The Attraction to Chaos

I got into a bit of a spat with someone who demanded that I go to the first floor of the African American Museum on the Washington Mall. This came from me saying that I disagreed that America was built on the backs of black slaves.

There are a great number of assumptions that need to be cleared up. Let’s do that.

The first was that I, as a black American, would be so emotionally overcome by this experience that I would certainly have to agree that America was built on slavery. I asked this person to explain the wealth of the following: (Rockefeller, Mellon, Olin, Carnegie, Ford, DuPont, Getty, Hughes, Vanderbilt, Sloan) none of whom were slaveholders. Well, they were white and white was good enough correlation in her mind to be causation. It seems those convinced of the global operation of white supremacy can adjust and account for everything except the idea that racism doesn’t cause everything. No economic details would be discussed industry by industry, and I clearly was working from an ‘erroneous narrative’. After which she bugged out of the thread only to be replaced by someone who decided it was time to curse me out.

I am convinced that the new dialogs around race are regressive and chock full of “GTFOOH” and “go educate yourself” and other kinds of dismissive rhetoric. This is certainly the dynamic of Cancel Culture. From my point of view, there is a new wave of racial nonsense every 6-8 years or so and the people who were born yesterday tend to make the same mistakes. Those who made the mistake in the previous cycle of race-plaining are keen to backup the newest bleating naiveté by jumping on to say that nothing has changed.

They’re halfway right, none of their strategies and tactics of argumentation have changed. This is why we hear the constant demand for a ‘national dialog on race’ which essentially means nothing more or less than shutting down all arguments that disagree with such sentiments as “Racism built America.”

Just the Facts

A short list of indisputable facts are all that is necessary to keep these false hopes alive. Sometimes they are victims we are encouraged never to forget. Amadou Diallo, Trayvon Martin, George Floyd. Sometimes they are places we should always remember. Jena LA, Tulsa OK, Howard Beach NY, Ferguson MO. Sometimes they are slogans that should be burned into our consciousness. These include: “Hands up, don’t shoot,” “No justice, no peace,” “The people united will never be defeated,” and “I can’t breathe.” Sometimes it is a list of unstoppable politicians we are told are the enemies of progress. Ronald Reagan heads the list. On that note I wonder if people ever stop to consider the economic conditions of black Americans under Kennedy as compared to under Reagan. I don’t know, but somehow Kennedy always escapes mention.

People wonder why these performances fail to produce a change  in the economic outlook or social capital of the mass of black Americans. It’s as if these rhetorical devices possessed magical power. Surely in my recent debate, and in many others, the failure of the opposition to say the magic words is proof of guilt in the conspiracy to destroy black America.

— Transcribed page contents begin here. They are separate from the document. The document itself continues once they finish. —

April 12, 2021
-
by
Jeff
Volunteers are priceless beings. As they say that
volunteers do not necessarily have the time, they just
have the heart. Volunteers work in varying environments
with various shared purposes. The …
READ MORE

As if we were vampires refusing a cocktail of garlic flavored holy water. I suppose I ought to try it just once in jest. I’ll say “No justice, no peace,” and ask if now there is any more justice, or do you just feel better?

The New Noir

Certainly feeling better or more accurately feeling justified is what animates a lot of these race-splainers. It certainly cannot be results. To show any economic progress among their pet victims or any ideological diversity in that group defeats their thinly veiled racial strategies. In my haste to slap these guys on the backs of their heads, I remember that there has always been a fraction of black America (plus their audience) that never want to let Whitey off the hook. So not only is there an emotional payoff, but there’s that special attention from another fraction of America in general. Together they are co-dependent and loud, morally self-justified and institutionalized all over the place. They take advantage over everyone who never bothered to think deeply or at length.

it reminds me of the other day when I went to hang out with my adult son who bought me lunch and ice cream for my birthday. It was a sunny day in upscale Manhattan Beach. Masks were off and people were chatting under the outdoor patio furniture near the ice cream joint.  I could hear a couple suburban housewives chatting about some book about a young kid from Liberia West Africa who struggled and finally made it to the US.

They were gobsmacked by the tale of woe and triumph. “I had no idea that country even existed!”, were her breathless words behind her designer sunglasses. Of course she didn’t know the history. Isn’t it something to find out when you’re in your forties in flip-flops? It’s easy to captivate Americans with such tales because we love underdogs. So there’s an industry of finding and publishing particular underdog tales. It’s the new noir.

A Short & Unsatisfactory Answer

Since I’m not an academic, there are 2/3rds of a solution that I’m not part of. I don’t focus on a very specific body of work in history and I don’t spend year after year teaching that to young adults who pay money to hang onto my words. I do read a lot of books. Over the course of my life I’ve certainly read my share of books by black authors. Most recently I read the very thick volume by David Blight on Frederick Douglass. (You can buy all three of Douglass‘ own autobiographies for $1.99 on Amazon). The answer to slavery was war. It was the ultimate price for the ultimate crime.

Many Americans perpetrated that crime, and many Americans paid with their lives.

It was that deep. I believe disturbances in the force that deep are always paid for in blood and treasure. It’s certainly not a romantic vision of humanity. But there I just said it. If racism leads to slavery, then slavery leads to war. Everything else, you can walk away from. Even Frederick Douglass himself kept giving speeches during the bloody battles. We are not nearly so close to that level of conflict. And in point of fact, slavery came first and racism second. What we’re dealing with today is speech, not slavery and not war. The vilest racists in America won’t bring us to the brink of either.

You would expect people at this distance from such vicious conflict and destruction of humanity to do a bit better with their speech. Yet here we are stuck in a moshpit of nonsensical rhetoric that aims to convince us our burden should be as clear as that of Douglass. The people, places and slogans they have picked out as as examples beggars belief.

I have no doubt that there are sound ways to understand how various ideologies and concepts will point us to the origins of all this bad-think. It’s something I’m actually interested in. I’m starting to get a clue about who & what went wrong throughout our intellectual heritage and how we might correct those mistakes. Take comfort however, that these will take just a few adjustments to what passes for today’s flavor of common sense. All that will be required is the courage to speak your mind, and the willingness to improve your mind over time.